Note: Links to docs will display an error until the docs builds have been completed.

This comment was automatically generated by Dr. CI and updates every 15 minutes.

namgyu-youn · 2025-09-16T09:02:44Z

Checkpoint:
https://huggingface.co/namgyu-youn/Qwen3-8B-SMOOTHQUANT-W8A8

jerryzh168 · 2025-09-18T00:59:57Z

.github/scripts/torchao_model_releases/README.md


-### AWQ-INT4
-[AWQ](https://arxiv.org/abs/2306.00978) is a technique to improve accuracy for weight only quantization.
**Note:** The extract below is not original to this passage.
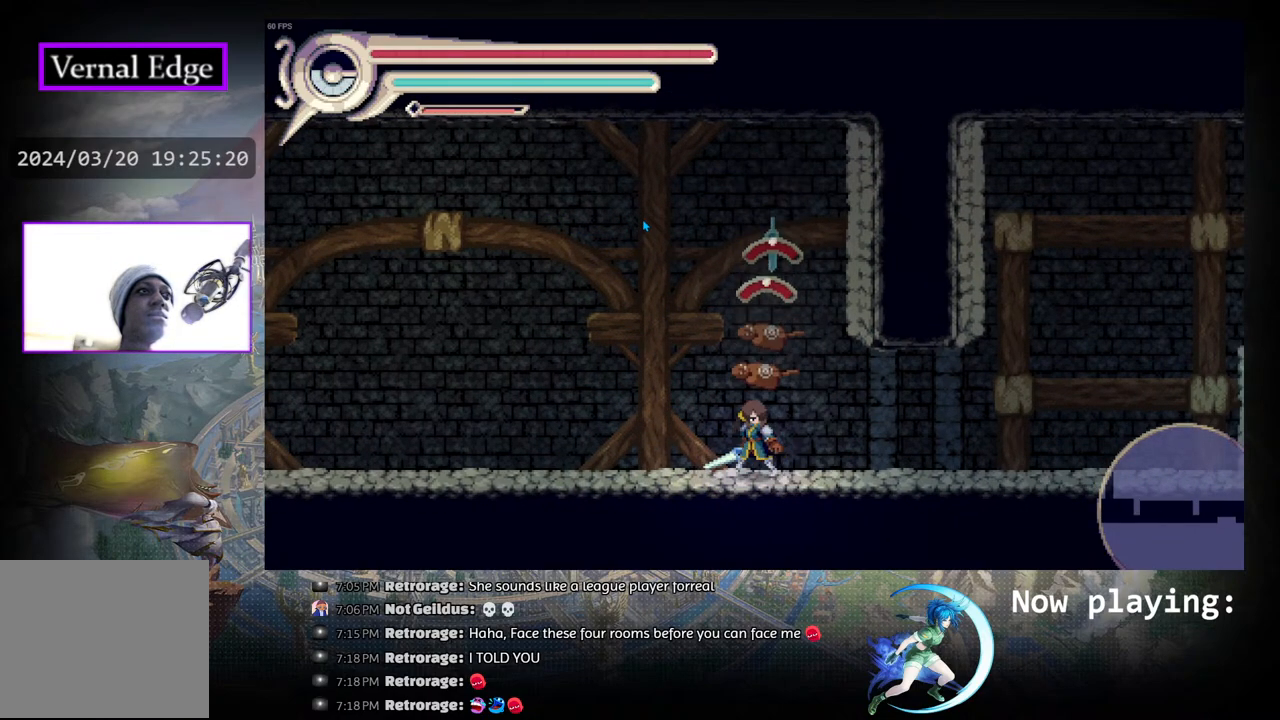
{"buttons": ["CROSS"], "left_stick": "center", "right_stick": "center", "events": [[167, "CROSS", "down"], [250, "CROSS", "up"], [317, "CROSS", "down"], [383, "CROSS", "up"], [450, "CROSS", "down"]]}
It improves accuracy by preserving "salient" weight channels that has high impact on the accuracy of output, through multiplying the weight channel by a scale, and do the reverse for the correspnoding activation, since activation is not quantized, there is no additional loss from activation, while the quantization loss from weight can be reduced.
+### SMOOTHQUANT-W8A8 & AWQ-INT4


can you add a separate section for smoothquant?

Yes, separating them and linking them seems better.

jerryzh168 · 2025-09-22T17:45:53Z

.github/scripts/torchao_model_releases/quantize_and_upload.py

                "model.embed_tokens": _int8_int4_embedding_config,
            }
        ),
+        "SMOOTHQUANT-W8A8": Int8DynamicActivationInt8WeightConfig(),


to standardize on naming, this should be: SmoothQuant-INT8-INT8 I think

Thanks for correcting it; I missed the standard name in this script.

jerryzh168 · 2025-09-22T17:46:37Z

.github/scripts/torchao_model_releases/README.md


 Note: for initial release, please include `--populate_model_card_template` to populate model card template.

+### SMOOTHQUANT-W8A8


can you add the command to generate smoothquant checkpoints as well? similar to AWQ-INT4

jerryzh168 · 2025-09-24T20:22:03Z

.github/scripts/torchao_model_releases/README.md

 # with some calibration_limit (number of samples)
 python quantize_and_upload.py --model_id Qwen/Qwen3-8B --quant AWQ-INT4 --push_to_hub --task bbh --calibration_limit 2
+
+# release SMOOTHQUANT-INT8-INT8 model, calibrated with a specific task


this should be added in SMOOTHQUANT-INT8-INT8 section I think

jerryzh168 · 2025-09-24T20:22:44Z

.github/scripts/torchao_model_releases/quantize_and_upload.py

        quantized_model = model
        quant_config = AWQConfig(base_config, step="prepare_for_loading")
        quantized_model.config.quantization_config = TorchAoConfig(quant_config)
+    elif quant == "SMOOTHQUANT-INT8-INT8":


nit: can you change to SmoothQuant-INT8-INT8? I feel that's slightly easier to read

But how about keeping upper letter to ensure consistency in quant_to_quant_code ? Upper letter seems right pattern I think.

it's abbreviations, that's why they are upper case, maybe you can use SQ-INT8-INT8 then? but SmoothQuant will be clearer though

okay then SmoothQuant-INT8-INT8 looks best

jerryzh168 · 2025-10-08T01:37:46Z

.github/scripts/torchao_model_releases/README.md


 Note: for initial release, please include `--populate_model_card_template` to populate model card template.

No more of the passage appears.